Letter XLIII: To the Printer of the Public Advertiser; 6 February 1771

[180] SIR

I hope your correspondent, Junius, is better employed than in answering or reading the criticisms of a newspaper. This is a task, from which, if he were inclined to submit to it, his friends ought to relieve him. Upon this principle, I shall undertake to answer Anti-Junius, more, I believe, to his conviction, than to his satisfaction. Not daring to attack the main body of Junius's last letter, he triumphs in having, as he thinks, surprised an out-post, and cut off a detached argument, a mere straggling proposition. But even in this petty warfare he shall find himself defeated.

Junius does not speak of the Spanish nation as the natural enemies of England; he applies that description, with the strictest truth and justice, to the Spanish court. From the moment when a prince of the house of Bourbon ascended that throne, their whole system of government was inverted, and became hostile to this country. Unity of possession introduced a unity of politics; and Louis the Fourteenth had reason, when he said to his grandson, "The Pyrenees are removed." The history of the present century is one continued confirmation of the prophecy.

The assertion, "That violence and oppression at home can only be supported by treachery and submission abroad," is applied to a free people, whose rights are invaded, not to the government of a country, where despotic or absolute power is confessedly vested in the prince; and, with this application, the assertion is true. An absolute monarch, having no points to carry at home, will naturally maintain the honour of his crown in all his transactions with foreign powers. But, if we could suppose the sovereign of a free nation possessed with a design to make himself absolute, he would be inconsistent with himself, if he suffered his projects to be interrupted or embarrassed by a foreign war, unless that war tended, as in some cases it might, to promote his principal design. Of the three [181] exceptions to this general rule of conduct, (quoted by Anti-Junius,) that of Oliver Cromwell is the only one in point. Harry the Eighth, by the submission of his parliament, was as absolute a prince as Louis the Fourteenth. Queen Elizabeth's government was not oppressive to the people, and as to her foreign wars, it ought to be considered, that they were unavoidable. The national honour was not in question: she was compelled to fight in defence of her own person, and of her title to the crown. In the common cause of selfish policy, Oliver Cromwell should have cultivated the friendship of foreign powers, or, at least, have avoided disputes with them, the better to establish his tyranny at home. Had he been only a bad man, he would have sacrificed the honour of the nation to the success of his domestic policy. But, with all his crimes, he had the spirit of an Englishman. The conduct of such a man must always be an exception to vulgar rules. He had abilities sufficient to reconcile contradictions, and to make a great nation, at the same moment, unhappy and formidable. If it were not for the respect I bear the minister, I could name a man, who, without one grain of understanding, can do half as much as Oliver Cromwell.

Whether or no there be a secret system in the closet, and what may be the object of it, are questions which can only be determined by appearances, and on which every man must decide for himself.

The whole plan of Junius's letter proves, that he himself makes no distinction between the real honour of the crown and the real interest of the people.

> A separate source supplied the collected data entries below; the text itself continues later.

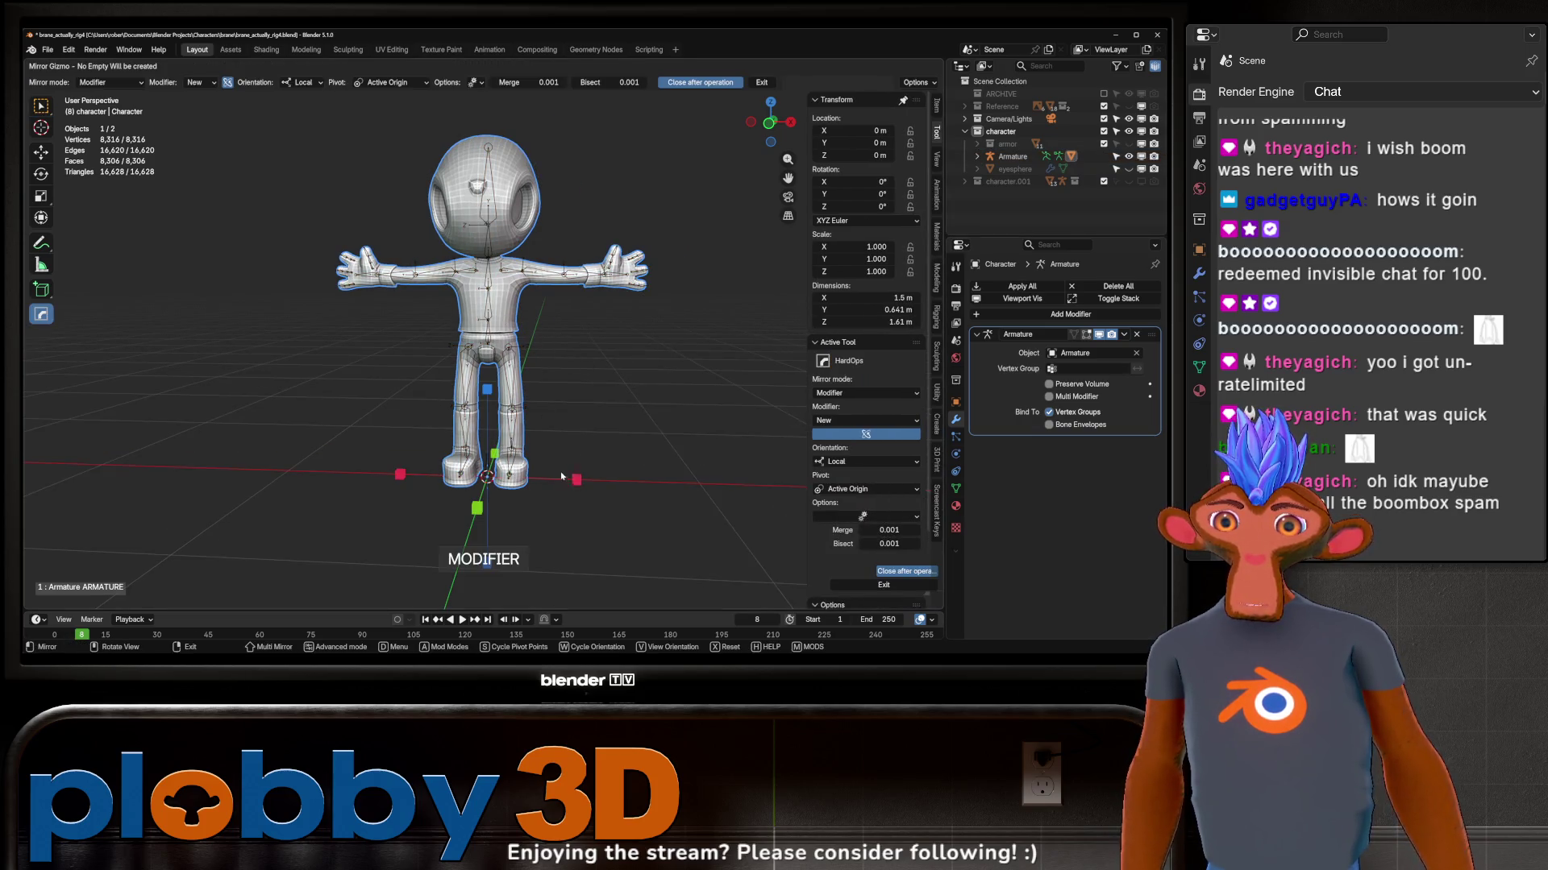
{"action": "left_click", "coordinate": [574, 478]}
{"action": "key", "text": "ctrl+a"}
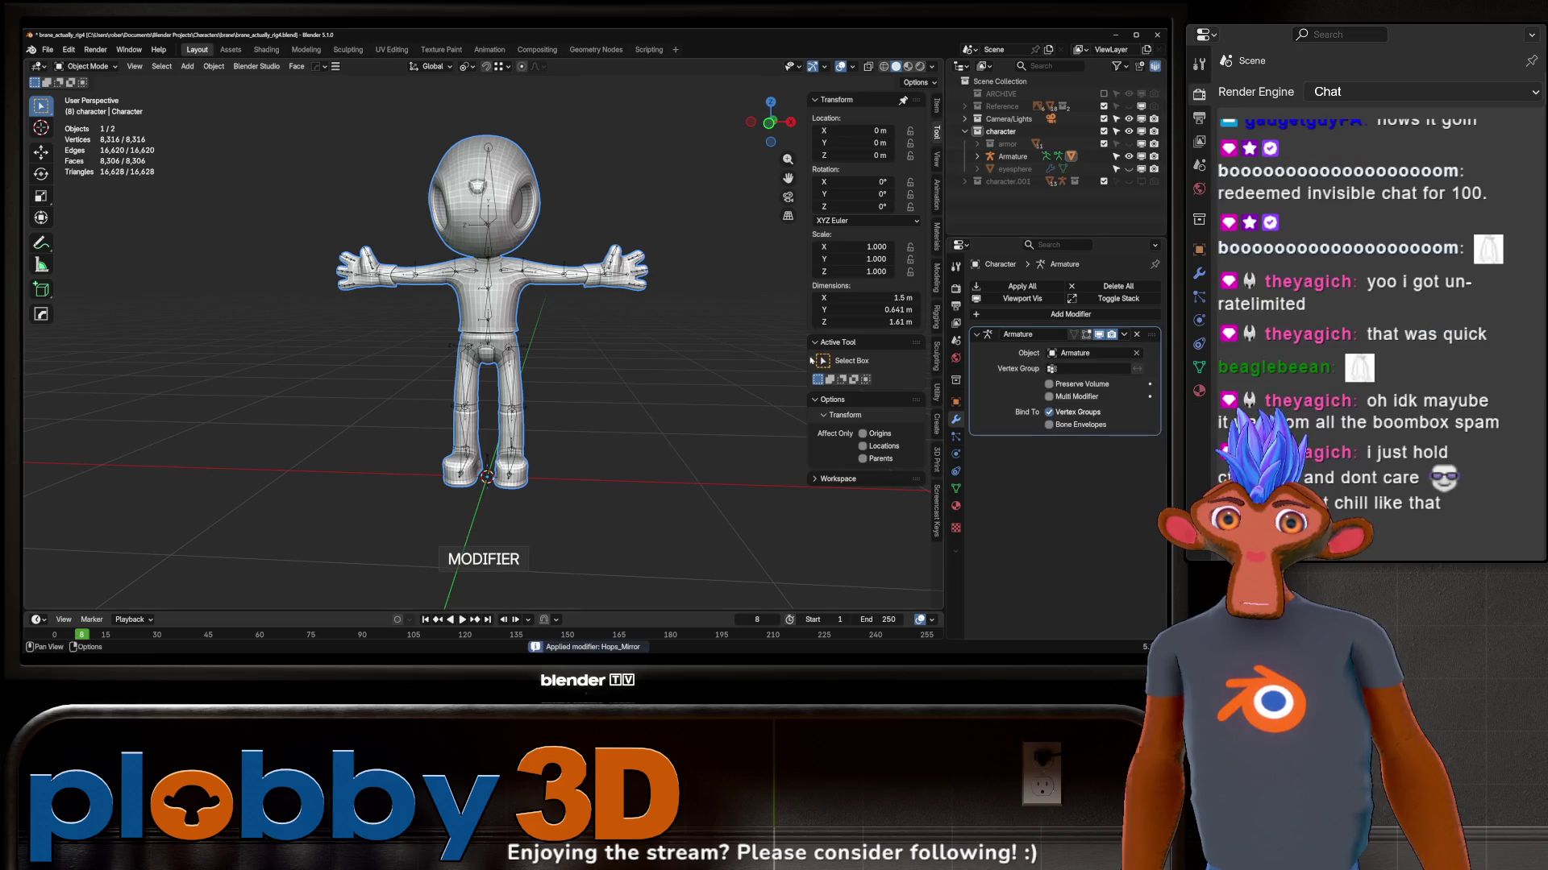
Step: Put the armature in Pose Mode and test-rotate the left upper arm, cancelling the bend
{"action": "left_click", "coordinate": [551, 290]}
{"action": "key", "text": "ctrl+Tab"}
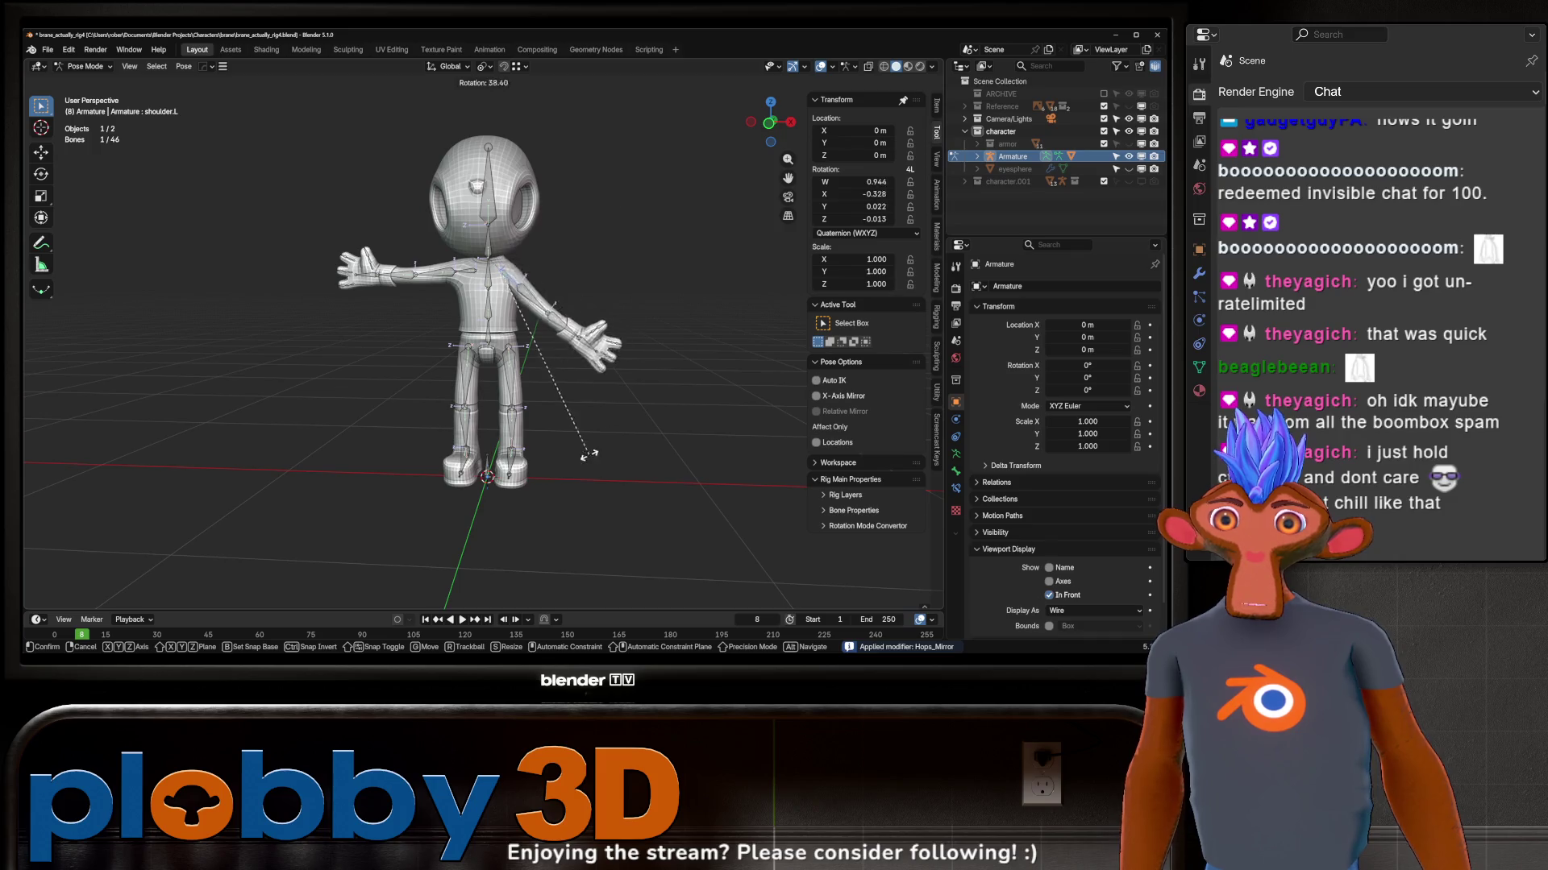
{"action": "left_click", "coordinate": [543, 260]}
{"action": "left_click", "coordinate": [540, 278]}
{"action": "key", "text": "r"}
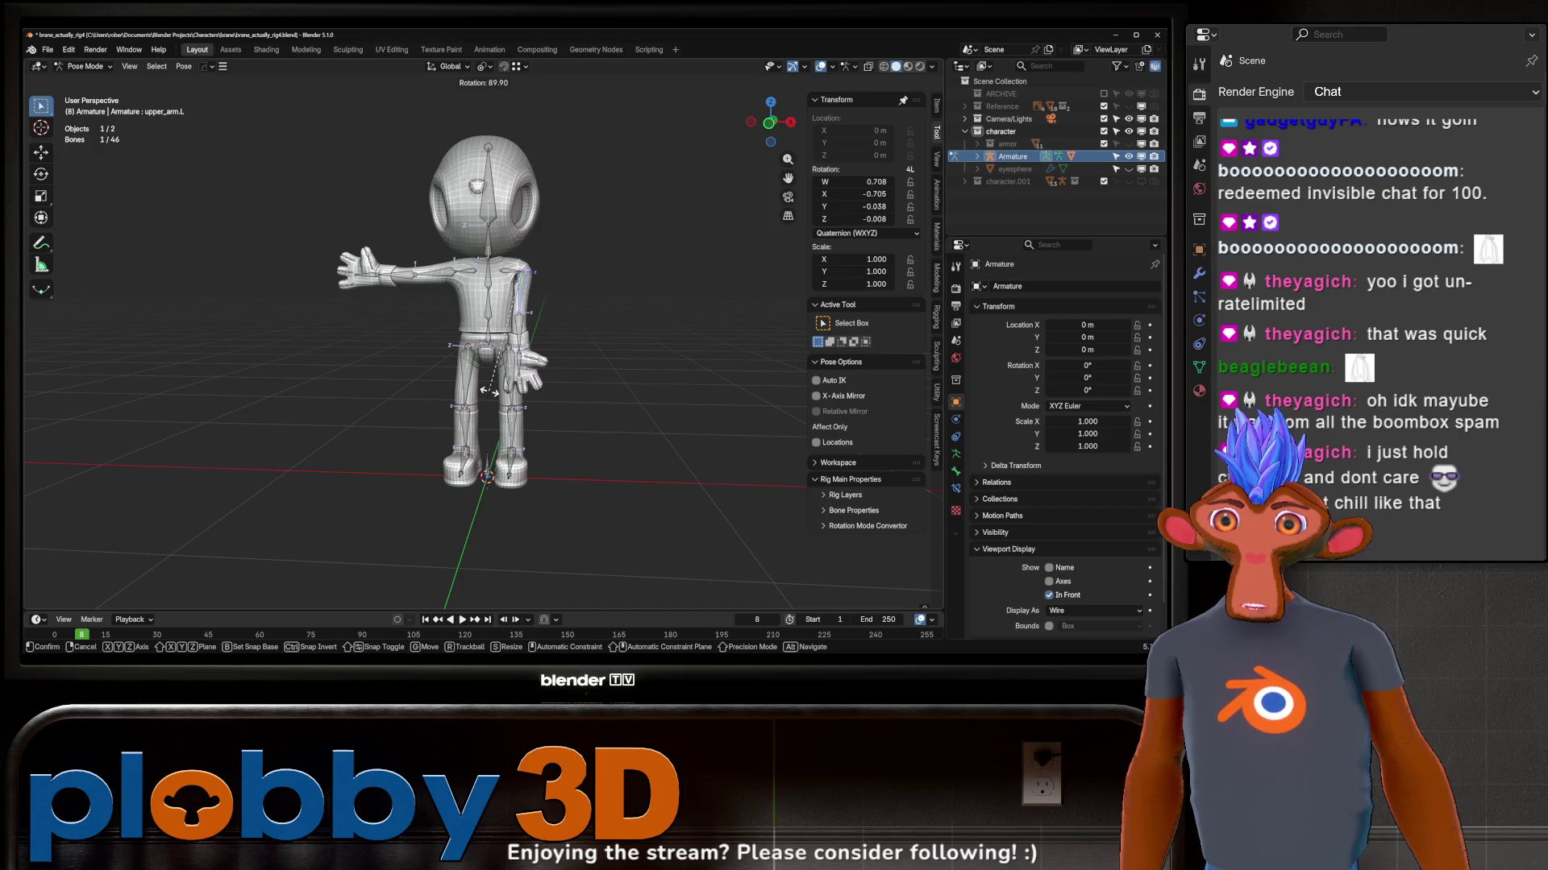
{"action": "key", "text": "Escape"}
Step: Test-bend the left forearm and hand bones around global Z, cancelling each rotation
{"action": "key", "text": "r"}
{"action": "key", "text": "Escape"}
{"action": "key", "text": "r"}
{"action": "key", "text": "z"}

In the climax to which your correspondent objects, Junius adopts the language of the court, and, by that conformity, gives strength to his argument. He says that "the king has not only sacrificed the interest of his people, but (what was likely to touch him more nearly) his personal reputation, and the dignity of his crown."

The queries put by Anti-Junius can only be answered by the ministry. Abandoned as they are, I fancy they will not confess, that they have, for so many years, maintained possession of another man's property. After admitting the assertion of the ministry, viz. "That the Spaniards had no rightful claim," and after justifying them for saying so, it is his business, not mine, to give us [182] some good reason for their "suffering the pretensions of Spain to be a subject of negotiation." He admits the facts; let him reconcile them if he can.

The last paragraph brings us back to the original question, Whether the Spanish declaration contains such a satisfaction as the king of Great Britain ough to have accepted? This was the field upon which he ought to have encountered Junius openly and fairly. But here he leaves the argument, as no longer defensible. I shall, therefore, conclude with one general admonition to my fellow subjects; that, when they hear these matters debated, they should not suffer themselves to be misled by general declamations upon the conveniences of peace, or the miseries of. war. Between peace and war abstractedly, there is not, there cannot, be a question, in the mind of a rational being. The real questions are, "Have we any security that the peace we have so dearly purchased will last a twelvemonth?" and if not, "Have we, or have we not, sacrificed the fairest opportunity of making war with advantage?"